Has Maine gone too far? Are we witnessing tough love or irresponsible social policy that benefits the rich and the middle class at the expense of the poor? Critics of LePage’s and Mayhew’s policies contend it is the latter. Some go so far as to call the reforms a “war on the poor” and Mayhew “Commissioner Evil.”

But Mayhew is not backing down. At an anti-poverty forum in Washington, D.C., hosted by The Heritage Foundation, she said, “I can’t underscore enough that part of the issue is that government is too big, my agency is too large, and people are trying to preserve their jobs.
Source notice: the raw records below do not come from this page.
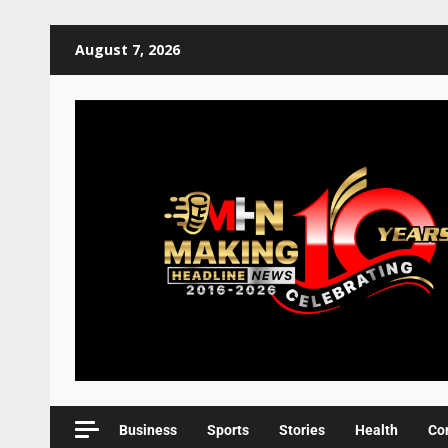
August 7, 2026
Business
Sports
Stories
Health
Co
We have got to reduce the size and scope of these agencies if we are going to have communities really take on the responsibility of supporting these families and these individuals on those pathways” to self-sufficiency.

To illustrate her point, Mayhew told a story about one of her first days on the job as commissioner, when she toured a substance abuse treatment facility for adolescents: “I was taken aback by one of the youths who came up to me — it was actually several youths who were just completely focused on whether I could help them get on Social Security Disability Insurance,” the federally run benefits program that provides aid to people who are unable to achieve gainful employment due to a permanent disability.

“These were 15-year-old, 16-year-old young men clearly battling addiction, but who had decided that the answer for them was to pursue disability insurance, rather an end to their addiction and becoming productive members of the workforce. And, frankly, as we all look at that pathway, that truly is committing individuals to a lifetime of poverty.”

The question: Are LePage and Mayhew genuinely looking for a way to help the people of Maine currently on welfare — by getting them off welfare and into the workforce? Or are they looking for a way to advance their careers by saving the taxpayers of Maine some money by ignoring the genuine needs of the downtrodden? Only Mayhew and LePage know what is in their hearts. All people, in Maine and across the country, must ask themselves the same question.

I’ll close with an anecdote. At a former parish of mine, I worked on a committee that collected donated clothes for the poor. The chairman of the committee told me that many people in the parish accused him of “being a socialist.” His response? He said he “didn’t care what people call me,” that all he wanted to do was follow Jesus’ instruction to help the poor and the needy. I avoided debating the issue with him. I liked the man. I knew he was well-intentioned, what people might call a “bleeding heart” and a “do-gooder.” I didn’t think he really understood what was meant by socialism.

One morning we were delivering boxes of clothes to an apartment with many residents on welfare, near New Haven, not far from Yale’s campus. The lobby was crowded with young men in their 20s, smoking and joking around.

When we exited toward where our cars were parked, he said to me, “You know, it’s a darn shame. Those guys will take the best of the stuff we just left off, just like they do with the food stamps that women in the building get. They don’t work. They live on welfare and disability and hang around here all day. I wish I knew what do about it.”

“Maybe someone should find a way to cut them off,” I responded.

“No, no” he answered. “Too many good people would get hurt in the process.”

What is the line Winston Churchill used about the Soviet Union? “A riddle, wrapped in a mystery, inside an enigma.”